I just wrote the following to Project Gutenberg:
I just encountered an interesting possible problem in your edition of Northanger Abbey, by Jane Austen.
In chapter 9, the following line appears:
so, with sniffles of most exquisite misery, and the laughing eye of utter despondency
However, in my Signet Classic printed edition, the phrase is "smiles of most exquisite misery".
I assumed at first that there had been a character-recognition error when scanning the book. But when I searched online for the phrase ["exquisite misery"], I discovered that the word "sniffles" appears in that sentence in quite a few online editions, and in one or two printed editions.
However, the majority of printed editions (especially the older ones) say "smiles"; see Google Book Search results for details. Note that editions from 1882, 1903, and 1915 all say "smiles", while a 2004 edition says "sniffles".
Also note that "smiles" fits the sentence better--"smiles of exquisite misery" matches the seemingly paradoxical structure of the subsequent phrase, "the laughing eye of utter despondency".

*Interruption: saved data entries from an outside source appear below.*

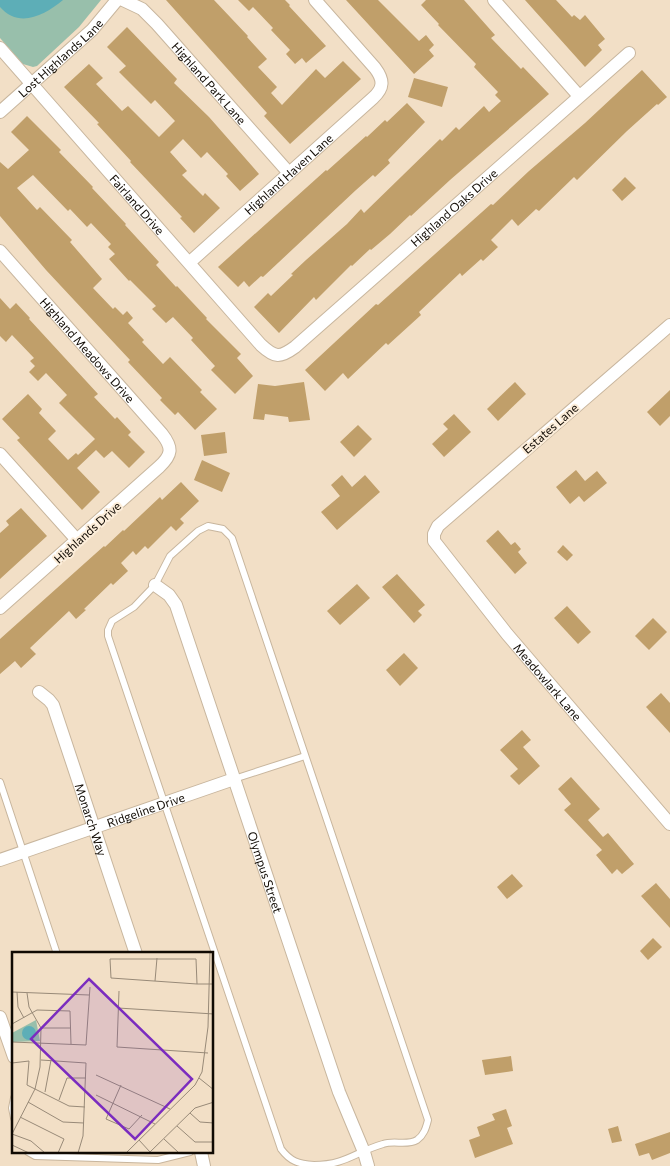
<svg xmlns="http://www.w3.org/2000/svg" width="670" height="1166" font-family="Commissioner,sans-serif">
  <rect width="100%" height="100%" fill="#f2dfc6"/>
  <path fill="#98bfab" d="M0 0H101L79 27 37 66 33 67 23 64 0 38Z"/>
  <path fill="#5daeb7" d="M0 0H63C45 15 19 29 0 7Z"/>
  <g fill="#c09f6a">
    <path d="M166 0H214L248 36 247 37 267 59 258 67 277 87 271 93 282 105 316 69 325 78 343 61 361 79 290 144 264 116 267 113Z"/>
    <path d="M238 0H285L290 5 289 6 326 46 306 63 302 58 295 64 286 54 290 50 271 30 273 28 253 7 249 11Z"/>
    <path d="M346 0H378L419 41 426 35 434 45 429 50 434 56 414 74Z"/>
    <path d="M426 0H464L495 35 491 38 521 69 523 67 549 94 450 180 411 216 410 215 390 234 371 250 370 249 352 266 351 265 316 300 314 297 279 333 254 307 268 293 271 296 293 275 291 274 306 260 347 224 361 209 364 213 440 139 442 141 456 127 459 130 484 106 489 112 501 101 495 95 498 92 474 67 476 64 438 25 439 24 421 5Z"/>
    <path d="M525 0H556L572 17 574 15 580 20 585 15 605 39 598 45 602 50 585 67Z"/>
    <path d="M127 27 177 79 174 83 209 117 259 174 240 191 226 176 228 174 207 152 201 158 183 139 170 152 187 171 182 175 203 196 205 193 220 208 194 233 180 218 182 217 130 162 131 161 97 124 99 123 64 87 89 64 103 78 96 84 122 111 128 106 159 137 175 121 155 100 151 104 119 72 126 66 107 47Z"/>
    <path d="M642 70 667 97 658 105 657 104 627 131 577 180 574 177 539 211 536 209 518 226 512 219 491 240 498 247 483 261 481 259 462 276 460 273 419 312 421 315 388 345 386 343 348 379 343 373 325 391 305 370 376 304 378 305 491 204 493 205 529 171 585 123Z"/>
    <path d="M414 78 448 87 442 107 408 97Z"/>
    <path d="M407 103 425 122 388 160 390 163 375 177 373 175 356 190 263 277 261 276 249 287 244 281 238 287 218 267 326 170 327 171 366 136 367 137 385 120 387 122Z"/>
    <path d="M27 116 61 150 59 152 93 187 92 188 126 224 125 225 159 262 156 265 176 287 177 286 207 318 206 319 241 354 237 358 253 376 235 394 211 370 215 366 191 340 193 338 173 317 166 323 152 309 156 306 130 280 129 281 109 259 115 254 108 247 111 244 91 223 87 227 70 209 68 211 33 175 17 188 37 210 40 207 72 240 70 242 102 279 93 288 113 309 115 307 123 315 127 311 133 318 128 323 144 340 142 342 163 364 170 357 202 390 200 392 217 409 195 430 178 412 175 415 160 400 162 398 128 362 130 360 46 270 0 216V162L8 169 29 150 11 132Z"/>
    <path d="M625 177 636 188 622 201 612 190Z"/>
    <path d="M0 298 10 309 16 303 30 318 29 319 98 394 94 397 115 419 117 417 131 432 128 435 145 452 129 468 112 451 104 458 96 450 77 468 100 492 82 510 17 440 20 438 2 419 28 394 42 409 39 413 56 431 48 439 68 460 76 453 78 455 95 439 59 403 67 395 46 373 38 381 29 372 35 366 30 361 34 358 12 335 6 342 0 336Z"/>
    <path d="M304 382 310 420 289 422 288 417 265 414 264 420 253 419 258 384 275 386Z"/>
    <path d="M515 382 526 394 498 421 487 409Z"/>
    <path d="M670 390V416L660 426 647 412Z"/>
    <path d="M454 414 471 432 444 457 432 444 448 429 443 424Z"/>
    <path d="M358 425 372 439 354 457 340 442Z"/>
    <path d="M225 432 227 453 204 456 201 435Z"/>
    <path d="M202 460 230 473 222 492 194 480Z"/>
    <path d="M576 470 585 481 597 471 607 483 584 502 579 496 570 504 556 487Z"/>
    <path d="M342 475 352 487 365 475 380 492 337 530 321 512 340 496 331 485Z"/>
    <path d="M181 482 199 501 180 519 184 523 176 531 171 526 148 549 145 546 136 555 133 551 121 563 128 571 113 585 111 583 84 609 86 610 76 619 69 611 30 648 36 654 21 668 15 661 0 674V639L104 546 105 547 123 530 124 531 160 497 162 500Z"/>
    <path d="M21 508 47 536 0 579V533L9 525 6 521Z"/>
    <path d="M498 530 511 545 515 542 521 549 518 552 527 563 515 574 486 541Z"/>
    <path d="M563 545 573 555 567 561 557 552Z"/>
    <path d="M397 574 425 605 418 611 422 615 414 623 382 587Z"/>
    <path d="M357 584 370 598 340 625 327 611Z"/>
    <path d="M567 606 591 632 578 644 554 618Z"/>
    <path d="M653 618 667 632 649 650 635 636Z"/>
    <path d="M404 653 418 668 400 686 386 670Z"/>
    <path d="M661 693 670 703V733L646 707Z"/>
    <path d="M522 730 531 740 523 747 540 766 519 785 510 776 518 769 500 750Z"/>
    <path d="M571 777 600 809 588 820 603 837 608 833 634 864 622 874 617 869 612 874 596 855 602 850 564 810 571 804 558 789Z"/>
    <path d="M512 874 523 886 507 899 497 887Z"/>
    <path d="M656 883 670 899V928L641 896Z"/>
    <path d="M653 938 662 947 648 960 640 951Z"/>
    <path d="M511 1056 513 1071 485 1075 482 1060Z"/>
    <path d="M506 1109 512 1126 507 1128 513 1144 475 1158 469 1140 480 1136 477 1127 495 1120 492 1114Z"/>
    <path d="M618 1126 622 1141 612 1143 608 1129Z"/>
    <path d="M670 1132V1153L652 1160 649 1153 639 1156 635 1144Z"/>
  </g>
  <g fill="none" stroke-linecap="round" stroke-linejoin="round">
    <defs>
      <g id="service">
        <path d="M208 526 223 529 232 538 428 1120C426 1128 424 1135 417 1140 407 1146 394 1140 383 1144 355 1152 346 1165 314 1165 298 1164 290 1161 281 1149L108 636V630L112 621 134 607 155 585 170 556 198 531Z"/>
        <path d="M234 779 305 756"/>
        <path d="M0 782 57 954"/>
        <path d="M14 1098 12 1108 14 1118"/>
        <path d="M28 1152 35 1156 158 1160 190 1152"/>
      </g>
      <g id="minor">
        <path id="s1" d="M123 0 142 9 157 24 289 173"/>
        <path d="M494 0 579 96"/>
        <path id="s2" d="M0 48 261 345C275 358 280 358 295 347L629 53"/>
        <path id="s3" d="M0 112 92 30 117 0"/>
        <path id="s4" d="M0 251 162 434C173 448 172 455 159 467L0 608"/>
        <path id="s5" d="M190 262 373 98C384 88 384 80 375 68L315 0"/>
        <path id="s6" d="M670 325 438 526 434 534V541L507 634 670 824"/>
        <path d="M0 454 77 540"/>
        <path id="s7" d="M155 585 169 595 176 605 339 1092 364 1152 368 1166"/>
        <path id="s8" d="M39 692 49 700 53 705 136 954"/>
        <path id="s9" d="M0 860 234 779"/>
        <path d="M0 1017 14 1057"/>
        <path d="M201 1152 204 1166"/>
      </g>
    </defs>
    <use href="#service" stroke="#c8b69e" stroke-width="8"/>
    <use href="#minor" stroke="#c8b69e" stroke-width="14"/>
    <use href="#service" stroke="#fff" stroke-width="6"/>
    <use href="#minor" stroke="#fff" stroke-width="12"/>
  </g>
  <g text-anchor="middle" dominant-baseline="central" stroke-width="4" stroke-linejoin="round" paint-order="stroke">
    <g font-size="12" fill="#100a03" stroke="#fcedd9">
      <text stroke="none"><textPath href="#s3" startOffset="81">Lost Highlands Lane</textPath></text>
      <text stroke="none"><textPath href="#s1" startOffset="121">Highland Park Lane</textPath></text>
      <text stroke="none"><textPath href="#s5" startOffset="132">Highland Haven Lane</textPath></text>
      <text stroke="none"><textPath href="#s2" startOffset="208">Fairland Drive</textPath></text>
      <text stroke="none"><textPath href="#s2" startOffset="646">Highland Oaks Drive</textPath></text>
      <text stroke="none"><textPath href="#s4" startOffset="132">Highland Meadows Drive</textPath></text>
      <text transform="translate(550 428) rotate(-41)">Estates Lane</text>
      <text transform="translate(87 532) rotate(-42)">Highlands Drive</text>
      <text stroke="none"><textPath href="#s6" startOffset="504">Meadowlark Lane</textPath></text>
      <text stroke="none"><textPath href="#s9" startOffset="154">Ridgeline Drive</textPath></text>
      <text stroke="none"><textPath href="#s8" startOffset="140">Monarch Way</textPath></text>
      <text stroke="none"><textPath href="#s7" startOffset="311">Olympus Street</textPath></text>
    </g>
  </g>
  <g transform="translate(12 952)">
    <rect width="201" height="201" fill="#f2dfc6"/>
    <path d="M24 68 28 89 0 90V81Z" fill="#98bfab"/>
    <path d="M10 81a7 7 0 1 1 14 0a7 7 0 1 1-14 0Z" fill="#5daeb7"/>
    <path fill="none" stroke="#988a78" stroke-width="1" d="M143 29 145 6M185 32 184 7H98L99 26 185 32H200M107 39 105 95 196 101M0 40 77 43M5 40 6 55 12 66M106 56 202 62M0 72 25 58 58 59 59 92M29 76H59M0 90 74 93 78 35M29 108 74 111 71 184 66 201M0 111 17 109 15 133 57 154 73 155M84 123 158 157M187 126 202 138M109 133 94 167 117 177 130 163M33 140 39 108M84 143 143 172M47 148 55 126H74M16 150 51 170 72 171M178 161 188 170 202 171M8 165 52 187 46 201M165 174 183 190H202M0 182 23 137 28 115 29 76 17 55 15 41M0 182 19 189 33 201M152 187 167 201M127 188 138 200M0 193 17 201M114 201 183 133 190 120 196 75 198 0M137 201 183 156 202 150"/>
    <path fill="#7b2cbf" fill-opacity="0.15" stroke="#7b2cbf" stroke-width="2.5" d="M77 27 180 127 123 187 19 87Z"/>
    <rect width="201" height="201" fill="none" stroke="#100a03" stroke-width="2.5"/>
  </g>
</svg>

My printed Signet Classic edition says that its text "is based on the first edition, published by John Murray, London, in 1818."
So ... it's not inconceivable that the word really is supposed to be "sniffles." But I strongly suspect it's supposed to be "smiles."
Could you take a look, and, if you feel it's warranted, make the correction?
So, yeah, I do know that it's not always clear whether a given item is really an error or not. And there are dozens of online copies of this book that say "sniffles" (I suspect many of them got their text from Gutenberg, but none of them say so--the Gutenberg terms of service are such that, last I checked, in some contexts you're not allowed to say you got the text from them), so even if I'm right, fixing the mistake webwide would be a pretty big undertaking at this point.
Added later: I just sent them a followup note.
I've discovered further evidence:
I just looked in every Gutenberg etext of every Jane Austen novel. Unless I made a mistake, the words "sniffle" and "sniffles" don't appear anywhere else in any of her books. In fact, the word "sniff" also doesn't appear anywhere in any of her books.
Whereas the word "smiles" appears at least twice in every one of her books. [I forgot to add: and sometimes more like 10 or 15 times.]
So although the word "sniffle" did appear in English as early as the 1630s, it doesn't appear to have been part of Austen's writing vocabulary.
Thus, I'm pretty sure that the word "sniffles" in the etext of Northanger Abbey ought to say "smiles".
(See what I mean about spending too much time and energy on this stuff? But this is Austen! Someone might write a scholarly paper about her use of the word "sniffles"!)